Security, friendship, empathy, community, mutuality, meaningful work -are, I suggest, deeper drives but just not talked about. We need to challenge the middle-class dream as vapid and empty in many respects. The problem is we haven’t found anything to replace it.
The tax cuts offered by the Tories are a bribe for the fairly well-off and a con for the low paid – as of April this year, anyone on 30hrs a week Minimum Wage is exempt from tax, only because their NI contributions take them below the current threshold. Since this is all that was on offer for the lowest earners, they were promising to do the square-root of bugger all, while making it sound like they cared!
Remember, the tax-free allowance benefits everyone who is eligible to them, so it’s a tax cut for anyone under £100,000 + 2x TFA, with this figure going up with the increasing TFA, and increasing the rate earned before paying top rate benefits even the hyper-rich. Decreasing VAT would be a fairer way of reducing tax burdens, but you won’t hear the Tories offer that (even if they have claimed they won’t increase it)
I’m sorry DBLEntry but once again we see an attempt to over-simplify why Labour lost.

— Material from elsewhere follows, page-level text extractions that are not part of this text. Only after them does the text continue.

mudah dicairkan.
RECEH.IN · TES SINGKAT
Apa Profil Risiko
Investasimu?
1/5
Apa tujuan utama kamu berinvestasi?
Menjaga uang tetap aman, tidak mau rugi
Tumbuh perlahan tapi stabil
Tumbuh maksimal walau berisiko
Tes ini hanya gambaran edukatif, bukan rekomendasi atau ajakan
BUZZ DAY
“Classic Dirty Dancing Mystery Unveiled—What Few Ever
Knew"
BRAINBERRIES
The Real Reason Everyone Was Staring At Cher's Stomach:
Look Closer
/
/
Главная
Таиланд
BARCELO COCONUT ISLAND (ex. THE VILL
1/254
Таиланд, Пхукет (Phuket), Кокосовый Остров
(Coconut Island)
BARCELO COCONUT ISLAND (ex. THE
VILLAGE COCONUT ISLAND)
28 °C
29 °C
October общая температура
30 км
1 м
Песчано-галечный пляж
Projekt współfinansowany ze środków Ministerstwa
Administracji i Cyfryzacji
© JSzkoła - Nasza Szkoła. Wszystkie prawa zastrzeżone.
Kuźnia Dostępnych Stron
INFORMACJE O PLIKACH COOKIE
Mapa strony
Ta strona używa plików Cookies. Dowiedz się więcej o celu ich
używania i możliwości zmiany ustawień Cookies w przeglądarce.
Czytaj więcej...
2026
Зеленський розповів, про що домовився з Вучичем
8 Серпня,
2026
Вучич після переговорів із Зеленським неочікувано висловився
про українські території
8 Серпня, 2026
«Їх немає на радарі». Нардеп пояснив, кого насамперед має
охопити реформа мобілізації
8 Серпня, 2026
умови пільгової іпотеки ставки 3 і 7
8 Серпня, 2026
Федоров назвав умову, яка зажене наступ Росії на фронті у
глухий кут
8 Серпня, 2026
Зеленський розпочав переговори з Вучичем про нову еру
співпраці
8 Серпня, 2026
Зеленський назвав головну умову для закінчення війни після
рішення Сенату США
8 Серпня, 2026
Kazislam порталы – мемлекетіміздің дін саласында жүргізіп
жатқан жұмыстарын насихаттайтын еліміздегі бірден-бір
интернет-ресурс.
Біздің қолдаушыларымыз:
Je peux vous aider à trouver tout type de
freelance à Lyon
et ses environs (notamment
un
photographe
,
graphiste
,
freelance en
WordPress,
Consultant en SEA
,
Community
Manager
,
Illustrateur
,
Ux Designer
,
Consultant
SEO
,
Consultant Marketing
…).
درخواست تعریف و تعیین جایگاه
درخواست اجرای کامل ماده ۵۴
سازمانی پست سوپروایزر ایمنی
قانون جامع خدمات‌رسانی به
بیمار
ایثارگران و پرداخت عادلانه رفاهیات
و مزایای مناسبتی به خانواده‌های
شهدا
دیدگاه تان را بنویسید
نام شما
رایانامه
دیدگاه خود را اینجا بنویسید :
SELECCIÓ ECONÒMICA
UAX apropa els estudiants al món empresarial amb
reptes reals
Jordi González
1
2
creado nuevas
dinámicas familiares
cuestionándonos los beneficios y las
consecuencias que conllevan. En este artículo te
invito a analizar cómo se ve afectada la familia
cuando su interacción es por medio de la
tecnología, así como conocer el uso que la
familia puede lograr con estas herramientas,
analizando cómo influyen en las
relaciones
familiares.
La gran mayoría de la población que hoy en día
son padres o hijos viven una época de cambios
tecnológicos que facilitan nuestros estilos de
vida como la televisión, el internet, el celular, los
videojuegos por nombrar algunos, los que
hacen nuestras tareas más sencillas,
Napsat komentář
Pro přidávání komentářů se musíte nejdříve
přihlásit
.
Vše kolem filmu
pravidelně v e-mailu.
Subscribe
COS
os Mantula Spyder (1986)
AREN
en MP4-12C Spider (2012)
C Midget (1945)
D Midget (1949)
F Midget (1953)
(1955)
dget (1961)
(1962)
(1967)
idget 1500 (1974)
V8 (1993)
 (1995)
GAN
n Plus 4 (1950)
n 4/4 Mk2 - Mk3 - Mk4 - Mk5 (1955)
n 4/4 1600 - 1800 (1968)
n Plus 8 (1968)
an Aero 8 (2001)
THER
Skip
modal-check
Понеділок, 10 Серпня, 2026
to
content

The reasons for the loss are very complex and everyday further on from the election we will learn something new, with new insights. Let’s not jump to conclusions about ‘retail offers’ – the last thing we need now is the wrong end of the stick. Truth reveals itself bit by bit over time. Let us be patient.
As for me, I will vote Green for as long as I see fit to – they wanted to end austerity and business is already asking for that to happen (because they too know that a healthy economy survives on sales – transactions – of disposable income (please -not debt). Quite how cutting £12 billion out of social security is going to boost the real economy is beyond me.
However, engorged with a new sense of purpose, I fear that the Tories will go the whole hog this time.
DBLEntry, all what you say is true, as many have these things, but let’s not lose sight of the fact that if it had not been for a time when we had relative socialism, the living standards of the working classes would still be back in the victorian age.
Labour should stay strong and resist the temptation to move back to their New Labour era in an attempt to gain the centre ground. Without doubt this would increase their popularity, but would leave the electorate with very little choice. The greens, and I’m aware this will be unpopular, their nuclear deterrent policy will hold them back from making serious inroads into parliament. The traditional labour party values offer that alternative and I do forsee a time when the public will once again favour them over the heartless capitalism we are and have endured for generations.